Of course, TV viewers have always been fascinated with the rich, powerful, and deeply shitty. In the 1980s, before the reality TV boom, people turned to shows like Dynasty—the ABC primetime soap about an exceedingly wealthy family called the Carringtons that never met a pool or fountain too nice for someone to be shoved in—to witness the rich in their basest and most conniving form. In fact by 1985, Dynasty was the number one show in the United States.
Hoping that lightning will strike twice, The CW is rebooting Dynasty with a new cast for 2017 as a way of luring female viewers back to the network.
“We’re losing Vampire Diaries, we’re losing Reign,” said CW president Mark Pedowitz during a press tour for the Television Critics Association. “We want to keep more women watching us. Dynasty and Riverdale does that.”
It’s true that the new Dynasty—premiering in October—has a few good things going for it: The cast is young and sexy, the series already has name recognition (though maybe not among the young adult demographic), and it’s created by hitmakers Josh Schwartz and Stephanie Savage (both of Gossip Girl and The O.C.), as well as Sallie Patrick (Limitless and Revenge). But at the same time, it is also taking a spot in an already-saturated market of calculating, temperamental wealthy people—a market that, in recent years, has been completely dominated by reality TV.

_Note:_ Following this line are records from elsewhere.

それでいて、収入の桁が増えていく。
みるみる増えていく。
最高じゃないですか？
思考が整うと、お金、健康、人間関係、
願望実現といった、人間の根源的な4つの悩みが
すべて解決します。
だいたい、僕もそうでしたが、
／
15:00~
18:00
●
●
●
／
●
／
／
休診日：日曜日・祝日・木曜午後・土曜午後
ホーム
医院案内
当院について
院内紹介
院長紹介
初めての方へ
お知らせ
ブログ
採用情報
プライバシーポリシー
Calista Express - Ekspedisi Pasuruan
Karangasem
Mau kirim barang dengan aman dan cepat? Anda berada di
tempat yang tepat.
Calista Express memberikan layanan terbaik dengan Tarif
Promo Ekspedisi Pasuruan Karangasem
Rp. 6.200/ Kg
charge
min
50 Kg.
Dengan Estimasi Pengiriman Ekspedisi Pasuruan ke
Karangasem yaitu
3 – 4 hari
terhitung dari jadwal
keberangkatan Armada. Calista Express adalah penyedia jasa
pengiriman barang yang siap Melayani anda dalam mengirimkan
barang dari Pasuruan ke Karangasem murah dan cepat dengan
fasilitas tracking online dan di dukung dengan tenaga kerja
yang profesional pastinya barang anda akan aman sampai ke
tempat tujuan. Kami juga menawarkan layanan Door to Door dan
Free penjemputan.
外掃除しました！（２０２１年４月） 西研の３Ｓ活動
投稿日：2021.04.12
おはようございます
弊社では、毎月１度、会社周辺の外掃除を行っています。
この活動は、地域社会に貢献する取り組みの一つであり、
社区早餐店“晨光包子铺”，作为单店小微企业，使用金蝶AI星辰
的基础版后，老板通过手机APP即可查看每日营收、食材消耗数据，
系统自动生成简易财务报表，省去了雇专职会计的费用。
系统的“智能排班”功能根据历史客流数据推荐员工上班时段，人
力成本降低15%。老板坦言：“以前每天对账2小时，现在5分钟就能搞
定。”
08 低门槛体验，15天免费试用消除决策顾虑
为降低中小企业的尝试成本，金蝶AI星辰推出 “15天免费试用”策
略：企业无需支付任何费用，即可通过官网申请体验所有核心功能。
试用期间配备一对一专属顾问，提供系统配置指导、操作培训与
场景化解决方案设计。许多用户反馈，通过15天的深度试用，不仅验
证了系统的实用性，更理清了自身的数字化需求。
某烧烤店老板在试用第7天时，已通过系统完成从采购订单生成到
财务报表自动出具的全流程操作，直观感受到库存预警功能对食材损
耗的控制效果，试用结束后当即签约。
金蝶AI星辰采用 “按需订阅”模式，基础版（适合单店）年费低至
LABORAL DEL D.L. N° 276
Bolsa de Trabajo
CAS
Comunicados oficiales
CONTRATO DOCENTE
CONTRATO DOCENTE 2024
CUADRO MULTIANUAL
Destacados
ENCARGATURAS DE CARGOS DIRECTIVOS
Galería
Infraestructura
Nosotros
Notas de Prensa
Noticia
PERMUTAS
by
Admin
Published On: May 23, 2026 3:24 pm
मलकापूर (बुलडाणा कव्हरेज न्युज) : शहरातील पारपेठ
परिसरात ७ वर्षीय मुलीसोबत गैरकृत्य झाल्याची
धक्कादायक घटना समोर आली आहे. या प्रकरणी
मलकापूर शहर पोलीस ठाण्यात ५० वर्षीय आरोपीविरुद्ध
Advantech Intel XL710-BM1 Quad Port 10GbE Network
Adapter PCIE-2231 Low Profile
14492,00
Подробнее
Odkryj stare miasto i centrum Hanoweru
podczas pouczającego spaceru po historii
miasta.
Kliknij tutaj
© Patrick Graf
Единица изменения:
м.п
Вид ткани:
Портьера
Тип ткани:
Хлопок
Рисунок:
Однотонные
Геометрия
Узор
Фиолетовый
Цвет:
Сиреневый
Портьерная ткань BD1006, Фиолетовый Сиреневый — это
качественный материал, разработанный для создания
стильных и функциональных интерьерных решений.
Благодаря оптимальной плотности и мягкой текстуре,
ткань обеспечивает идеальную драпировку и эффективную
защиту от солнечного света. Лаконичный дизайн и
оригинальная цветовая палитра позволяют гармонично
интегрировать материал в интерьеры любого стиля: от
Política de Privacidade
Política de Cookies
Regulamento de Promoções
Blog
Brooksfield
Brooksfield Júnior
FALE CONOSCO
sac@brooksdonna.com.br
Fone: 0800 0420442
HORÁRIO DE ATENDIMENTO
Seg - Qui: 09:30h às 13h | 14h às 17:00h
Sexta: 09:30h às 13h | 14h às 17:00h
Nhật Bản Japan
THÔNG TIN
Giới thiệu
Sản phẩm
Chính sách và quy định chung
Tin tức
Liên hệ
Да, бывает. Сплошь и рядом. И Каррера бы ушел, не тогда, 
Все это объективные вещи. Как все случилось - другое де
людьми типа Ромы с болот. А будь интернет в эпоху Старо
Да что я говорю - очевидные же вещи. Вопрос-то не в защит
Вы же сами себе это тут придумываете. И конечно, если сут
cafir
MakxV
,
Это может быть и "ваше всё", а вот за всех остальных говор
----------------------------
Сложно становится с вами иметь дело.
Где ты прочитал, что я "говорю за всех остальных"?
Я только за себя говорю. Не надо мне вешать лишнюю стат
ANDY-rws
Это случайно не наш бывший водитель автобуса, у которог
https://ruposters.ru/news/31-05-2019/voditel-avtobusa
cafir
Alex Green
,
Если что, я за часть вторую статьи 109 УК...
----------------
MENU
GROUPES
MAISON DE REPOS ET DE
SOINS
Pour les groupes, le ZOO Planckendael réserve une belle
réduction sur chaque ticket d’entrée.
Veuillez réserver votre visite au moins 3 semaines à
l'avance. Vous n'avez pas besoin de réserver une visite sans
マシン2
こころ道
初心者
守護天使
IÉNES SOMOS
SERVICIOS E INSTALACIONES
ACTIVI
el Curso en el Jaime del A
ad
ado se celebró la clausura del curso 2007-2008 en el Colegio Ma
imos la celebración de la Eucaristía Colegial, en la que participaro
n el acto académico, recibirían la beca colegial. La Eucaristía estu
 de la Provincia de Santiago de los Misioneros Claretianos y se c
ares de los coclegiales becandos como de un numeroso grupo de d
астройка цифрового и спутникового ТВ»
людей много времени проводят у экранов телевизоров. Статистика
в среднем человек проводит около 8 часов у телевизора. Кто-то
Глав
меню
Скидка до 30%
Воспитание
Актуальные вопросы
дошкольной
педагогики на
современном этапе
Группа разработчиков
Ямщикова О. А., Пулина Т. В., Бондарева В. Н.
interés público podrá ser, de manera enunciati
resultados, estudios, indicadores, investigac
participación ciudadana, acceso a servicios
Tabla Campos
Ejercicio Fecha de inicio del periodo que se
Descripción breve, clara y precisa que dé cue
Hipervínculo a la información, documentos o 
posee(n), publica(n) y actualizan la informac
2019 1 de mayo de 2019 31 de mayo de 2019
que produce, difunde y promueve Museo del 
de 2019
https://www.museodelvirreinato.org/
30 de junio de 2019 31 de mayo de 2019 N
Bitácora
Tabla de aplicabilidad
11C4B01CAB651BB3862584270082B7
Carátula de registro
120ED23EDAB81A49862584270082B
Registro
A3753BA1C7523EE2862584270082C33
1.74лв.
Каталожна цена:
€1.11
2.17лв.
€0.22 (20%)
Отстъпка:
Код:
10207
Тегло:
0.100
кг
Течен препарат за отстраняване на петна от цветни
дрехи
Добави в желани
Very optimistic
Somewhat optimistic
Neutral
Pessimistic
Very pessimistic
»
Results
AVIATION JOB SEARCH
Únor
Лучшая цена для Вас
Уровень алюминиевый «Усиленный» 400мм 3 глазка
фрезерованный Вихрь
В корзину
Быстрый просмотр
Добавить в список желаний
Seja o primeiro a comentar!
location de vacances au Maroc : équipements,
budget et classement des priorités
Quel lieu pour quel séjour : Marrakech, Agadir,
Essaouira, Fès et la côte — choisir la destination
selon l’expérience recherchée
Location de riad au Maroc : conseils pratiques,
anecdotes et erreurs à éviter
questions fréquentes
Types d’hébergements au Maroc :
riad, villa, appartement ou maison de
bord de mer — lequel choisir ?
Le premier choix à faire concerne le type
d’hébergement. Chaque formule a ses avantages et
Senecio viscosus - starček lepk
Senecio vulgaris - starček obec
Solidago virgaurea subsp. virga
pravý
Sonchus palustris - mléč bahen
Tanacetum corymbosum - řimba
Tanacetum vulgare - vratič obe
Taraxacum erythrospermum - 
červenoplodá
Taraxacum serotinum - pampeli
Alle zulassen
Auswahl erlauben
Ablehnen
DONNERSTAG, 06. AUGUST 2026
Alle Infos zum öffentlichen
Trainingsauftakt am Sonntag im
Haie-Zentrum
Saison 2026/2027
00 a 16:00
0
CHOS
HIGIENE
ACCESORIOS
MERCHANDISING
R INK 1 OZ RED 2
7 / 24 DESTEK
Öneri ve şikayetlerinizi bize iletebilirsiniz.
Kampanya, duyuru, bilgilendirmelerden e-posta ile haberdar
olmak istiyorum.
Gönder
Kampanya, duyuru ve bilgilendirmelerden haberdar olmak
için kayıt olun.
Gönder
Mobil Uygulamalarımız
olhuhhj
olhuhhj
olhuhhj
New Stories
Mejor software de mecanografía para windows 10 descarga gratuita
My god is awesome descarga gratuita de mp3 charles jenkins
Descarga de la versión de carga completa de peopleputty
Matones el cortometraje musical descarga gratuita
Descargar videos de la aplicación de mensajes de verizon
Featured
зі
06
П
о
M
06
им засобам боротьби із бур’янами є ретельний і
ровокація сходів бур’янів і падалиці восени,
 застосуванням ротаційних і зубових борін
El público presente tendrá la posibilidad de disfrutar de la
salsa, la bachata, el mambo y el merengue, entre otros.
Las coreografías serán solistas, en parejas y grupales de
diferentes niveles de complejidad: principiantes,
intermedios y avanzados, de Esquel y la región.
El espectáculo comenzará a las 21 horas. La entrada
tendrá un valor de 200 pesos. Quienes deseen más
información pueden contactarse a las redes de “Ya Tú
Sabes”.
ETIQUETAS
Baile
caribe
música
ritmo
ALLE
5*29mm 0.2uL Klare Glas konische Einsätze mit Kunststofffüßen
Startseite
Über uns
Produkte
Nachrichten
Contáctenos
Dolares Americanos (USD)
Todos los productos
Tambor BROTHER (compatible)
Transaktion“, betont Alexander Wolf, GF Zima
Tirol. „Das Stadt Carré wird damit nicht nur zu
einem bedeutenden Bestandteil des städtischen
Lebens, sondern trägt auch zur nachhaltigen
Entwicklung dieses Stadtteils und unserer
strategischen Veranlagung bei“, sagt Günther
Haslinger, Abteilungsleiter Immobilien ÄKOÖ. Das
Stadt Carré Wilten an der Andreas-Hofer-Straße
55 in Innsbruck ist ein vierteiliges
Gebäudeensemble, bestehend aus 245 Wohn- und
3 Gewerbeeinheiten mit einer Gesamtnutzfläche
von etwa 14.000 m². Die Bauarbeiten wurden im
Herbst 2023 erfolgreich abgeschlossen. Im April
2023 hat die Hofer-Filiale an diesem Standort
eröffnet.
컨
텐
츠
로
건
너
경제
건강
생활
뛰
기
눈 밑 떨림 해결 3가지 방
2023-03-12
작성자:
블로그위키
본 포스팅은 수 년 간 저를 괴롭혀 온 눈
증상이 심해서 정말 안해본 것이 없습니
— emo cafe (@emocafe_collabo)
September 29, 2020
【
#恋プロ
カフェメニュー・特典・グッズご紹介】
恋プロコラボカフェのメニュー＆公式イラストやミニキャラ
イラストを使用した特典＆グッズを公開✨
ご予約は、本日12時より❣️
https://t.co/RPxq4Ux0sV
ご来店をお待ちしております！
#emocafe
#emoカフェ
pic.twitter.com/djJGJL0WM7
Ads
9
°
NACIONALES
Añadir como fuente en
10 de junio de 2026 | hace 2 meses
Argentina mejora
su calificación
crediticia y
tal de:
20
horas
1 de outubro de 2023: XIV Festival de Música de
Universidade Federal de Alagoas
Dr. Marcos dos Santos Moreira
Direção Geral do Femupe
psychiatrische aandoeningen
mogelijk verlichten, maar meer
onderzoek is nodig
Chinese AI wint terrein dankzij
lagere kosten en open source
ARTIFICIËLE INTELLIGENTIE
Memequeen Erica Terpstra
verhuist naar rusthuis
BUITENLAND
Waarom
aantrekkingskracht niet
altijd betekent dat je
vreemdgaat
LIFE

It feels highly unlikely that “Fallon” Carrington (Elizabeth Gilles), Dynasty’s new HBIC, will display anything close to the frightening confidence of Real Housewives of Beverly Hills’ Lisa Vanderpump (let alone that of Joan Collins’s Alexis Carrington, Dynasty OG). I’d also be reluctant to place bets on the Dynasty reboot’s Cristal Flores (Nathalie Kelley) being more ruthless and ambitious than Real Housewives of New York’s Bethenny Frankel or Real Housewives of Atlanta’s Phaedra Parks.
Despite Pedowitz’s public optimism, Dynasty is at a disadvantage similar to the reboots of Melrose Place (canceled by the CW after one season) and Dallas (given a surprising three seasons before being cancelled by TNT). If you want to watch a group of sexy singles living in the same apartment building, you can tune into the addicting and mind-numbing Vanderpump Rules. Prefer a soap about wealthy Southern Republicans in complicated family feuds? Then allow me to introduce you to Southern Charm, which features real-life disgraced South Carolina congressman Thomas Ravenel.
Perhaps Dynasty will surprise us. No one expected Riverdale to garner its current cult following, and CW’s 90210 reboot ran for an impressive five seasons before going off the air. But if it’s adult women the network wants, they’re facing an entirely uphill battle because, for the moment anyway, heavily edited and manipulated truth is stranger and more opulent than fiction could ever hope to be.